Writers must make a constant effort to find the best verbs to convey action. It’s what Anthony Buckeridge does in the Jennings books. When reading the passages below, notice how vivid the verbs are, how easy it is to visualize the action.
Setup: alone in the boarding school classroom, the boys Jennings and Darbishire decide to play just one cricket bowl — with the blackboard duster as a ball…
“It was unfortunate that Mr. Wilkins should choose that precise moment to enter the room… For as he opened the door, the misguided missile struck the lintel above his head, dropped neatly on to his right shoulder, and left him choking and gasping in a blizzard of chalk dust, as thick as a snow storm on the South Col of Mount Everest. For some moments Jennings and Darbishire stared at the blizzard-bound master in speechless dismay. (…)
He glared at the boys through the powdery pall and held out his hand for the bat. (…)

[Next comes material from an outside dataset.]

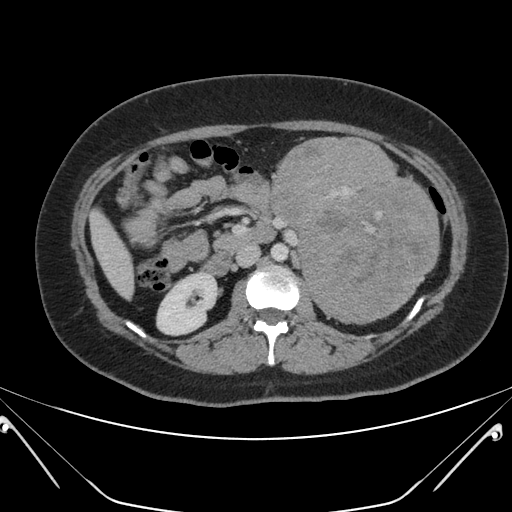
Contrast-enhanced abdominal CT, one axial slice; slice 108 of 168 in the series (ordered by position); 120 kVp; soft-tissue window (W 400 / L 40 HU); 3 mm slice thickness; 512 × 512 image matrix. Female patient, age 26 years. From the clinical record (not read from this slice): diagnosis: adrenocortical carcinoma; tumour side: left adrenal; tumour size at pathology: 28 cm; Ki-67 index: 20 %; stage (as recorded): 2.
Annotated regions visible in this slice (semi-automatic segmentation, software-assisted and operator-edited):
- mass: bounding box (x1, y1, x2, y2) in pixels: (272, 136, 439, 323)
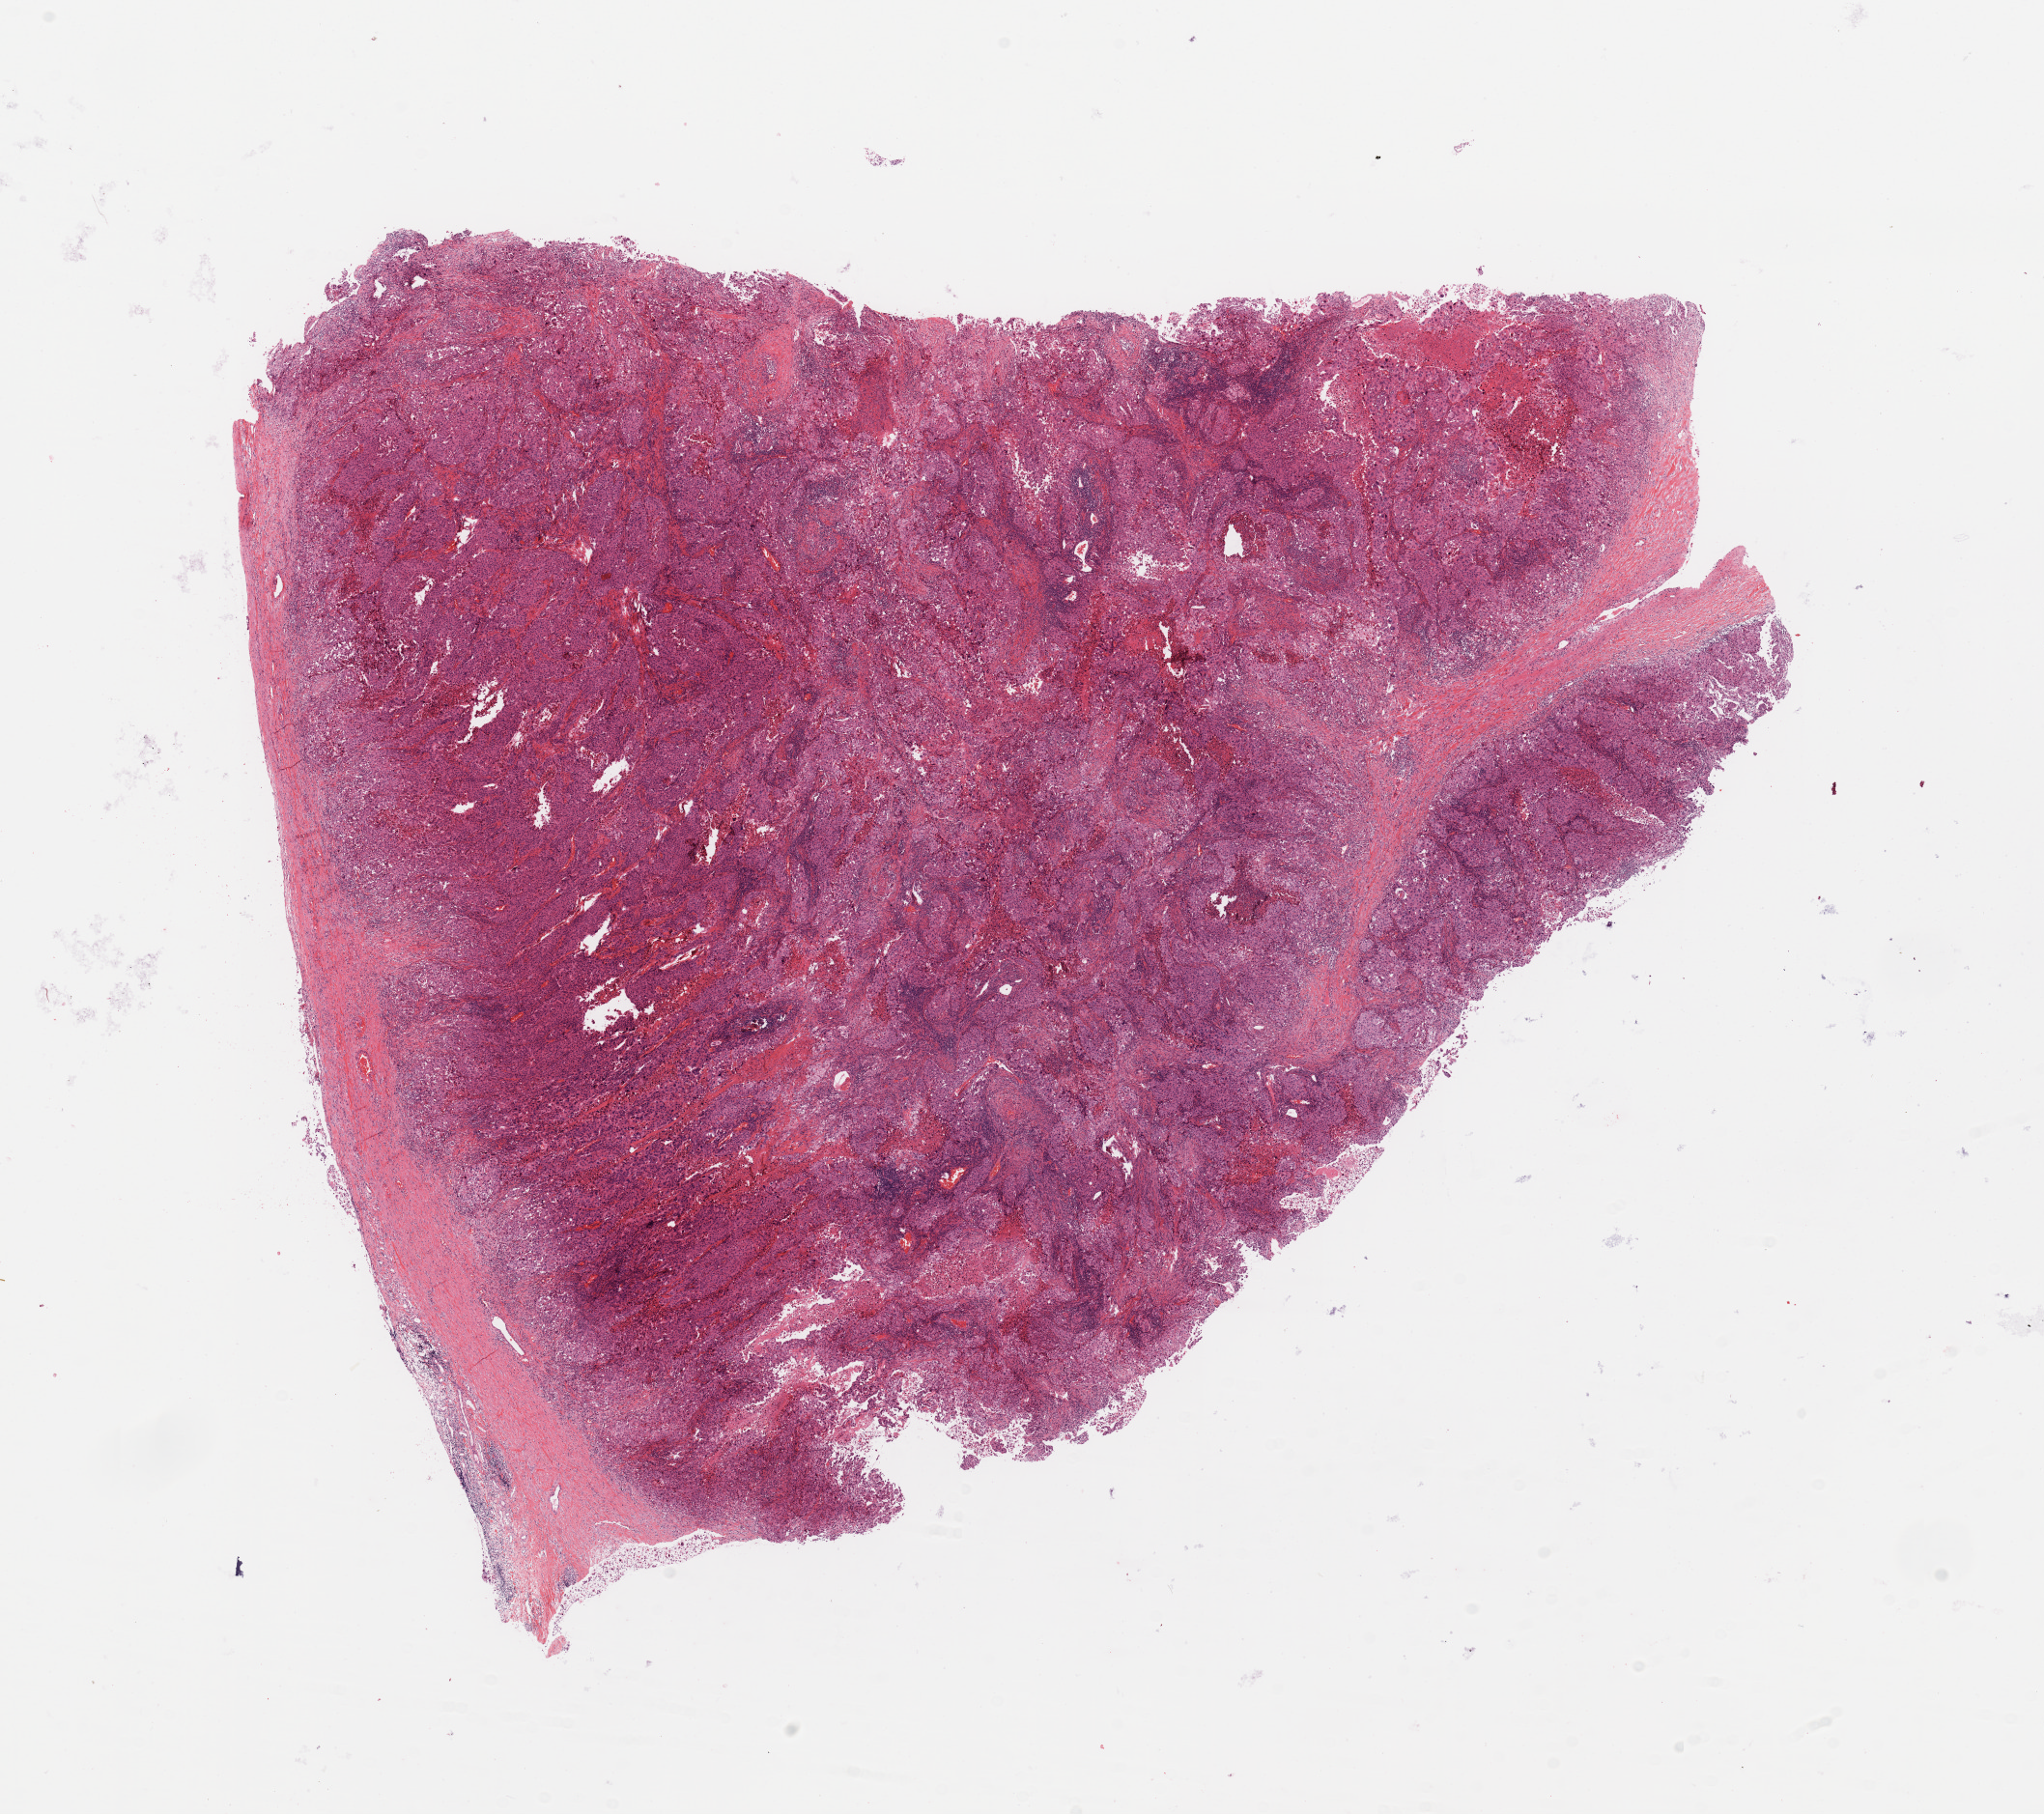
Digitized H&E tissue section (whole slide), shown as a low-resolution overview of the whole scanned area (about 16.7 x 14.9 mm), tumour tissue sample, sampled site: lung. Patient: male, age 56 years. Histologic grade: G3 (poorly differentiated). Slide review estimates, as recorded: tumour nuclei 80%, necrosis 10%.
Primary tumour site (as recorded): right lower lobe. AJCC pathologic stage: IIIA. Diagnosis: Adenocarcinoma, NOS.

It has been said that Mr. Wilkins suffered from a kind heart. He was aware of this, and did his utmost to ignore its promptings (…) “Let them off more lightly: give them some other form of punishment,” urged the Kind Heart (…)
He stood frowning with disapproval as Darbishire blew his nose to conceal his grief, and Jennings tottered out of the room in a daze of despair.”
Besides Buckeridge’s deft use of verbs, did you notice how he creates humour? Of course he does it in many ways, but one of them is by using a metaphor, comparison, or other figure of speech in one sentence — then repeating it in the next sentences slightly off-context, as if it were a fact instead of an image.
Here, he does that by talking about the “blizzard of chalk dust” that falls on Mr. Wilkins — then referring to him as “the blizzard-bound master”. He does it again when he says Mr. Wilkins suffers from a kind heart — then capitalizes that Kind Heart and gives it an independent voice.
It’s a simple trick, but it works. If you want to have a laugh, read a Jennings book. Any of them. It’s guaranteed hilarity.